Umbria, Italy - Michelangelo’s Words
Michelangelo’s “Only in the Woods There is Peace”

Michelangelo’s Words
Dr. Pio’s Treasure


“Che sol nei boschi è pace,” Dr. Lalli Pio told us, gesticulating the beauty of the words with his hand. “Only in the woods there is peace.” These are the words of Michelangelo, the great Renaissance artist.

In 1556, Michelangelo wrote those words in a letter sent to his friend, Vasari, in Rome. He wrote them at Eremo delle Gracie, a place where he had sojourned to escape the stress of working for Pope Julius XII

Umbria, Italy - Eremo delle Grazie
The Hermitage Inn of Eremo delle Grazie

What Am I Doing Here?


Years have gone by since we stayed at Eremo delle Grazie. We never returned to see the old man as I had promised him.
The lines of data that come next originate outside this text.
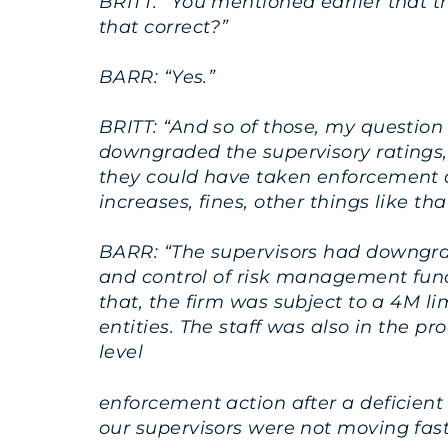
BRITT: “You mentioned earlier that th
that correct?”
BARR: “Yes.”
BRITT: “And so of those, my question
downgraded the supervisory ratings,
they could have taken enforcement ac
increases, fines, other things like tha
BARR: “The supervisors had downgra
and control of risk management funct
that, the firm was subject to a 4M l
entities. The staff was also in the 
level
enforcement action after a deficient
our supervisors were not moving fast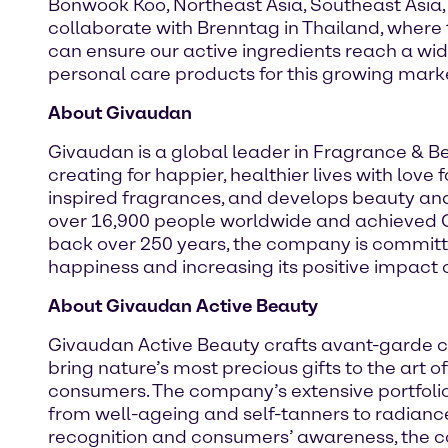
Bonwook Koo, Northeast Asia, Southeast Asia,
collaborate with Brenntag in Thailand, where 
can ensure our active ingredients reach a wi
personal care products for this growing marke
About Givaudan
Givaudan is a global leader in Fragrance & 
creating for happier, healthier lives with lov
inspired fragrances, and develops beauty an
over 16,900 people worldwide and achieved CHF
back over 250 years, the company is committe
happiness and increasing its positive impact o
About Givaudan Active Beauty
Givaudan Active Beauty crafts avant-garde c
bring nature’s most precious gifts to the art 
consumers. The company’s extensive portfolio 
from well-ageing and self-tanners to radiance
recognition and consumers’ awareness, the co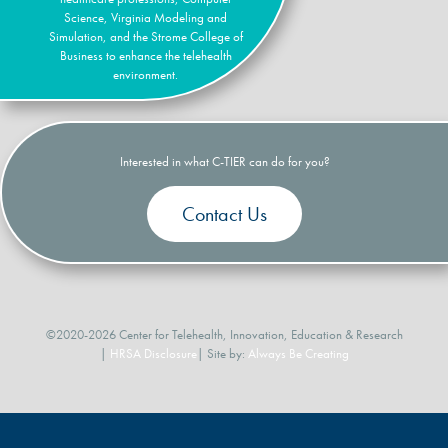
Science, Virginia Modeling and
Simulation, and the Strome College of
Business to enhance the telehealth
environment.
Interested in what C-TIER can do for you?
Contact Us
©2020-2026 Center for Telehealth, Innovation, Education & Research
|
HRSA Disclosure
| Site by:
Always Be Creating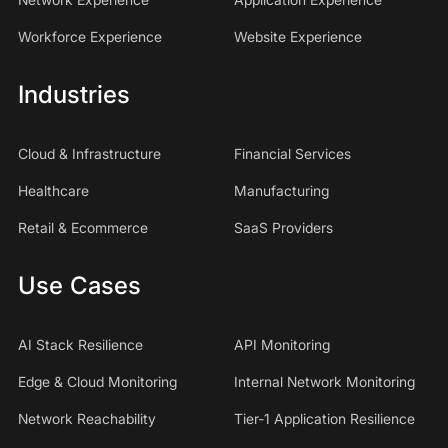
Workforce Experience
Website Experience
Industries
Cloud & Infrastructure
Financial Services
Healthcare
Manufacturing
Retail & Ecommerce
SaaS Providers
Use Cases
AI Stack Resilience
API Monitoring
Edge & Cloud Monitoring
Internal Network Monitoring
Network Reachability
Tier-1 Application Resilience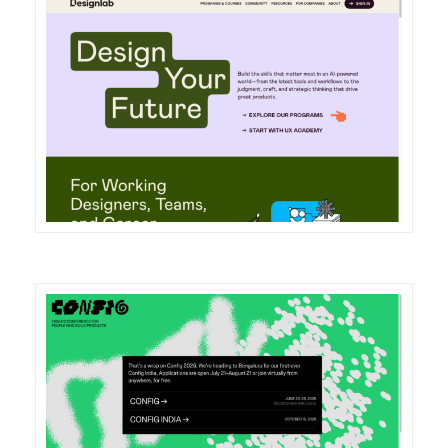
DETAILS
VISIT
DETAILS
VISIT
A few times we drove by Spoleto. Each time I looked up at the sacred mountain of Monteluco and thought of stopping to see the old man. But we never did.

I admit, I felt a bit of fear, perhaps, in the passage of seasons of not seen the old man. Perhaps, I was afraid he may be gone, as Saint Francis is gone, as Michelangelo is gone. Perhaps, I was afraid to face the impermanence of life.

The last time I visited Spoleto, I looked up again at the sacred mountain of Monteluco. I imagined the Pope’s old dentist smiling at us from the shade of the portico, nestled amongst the trees, where only in the woods there is peace. That memory of him in me is still alive. That memory is my everlasting treasure.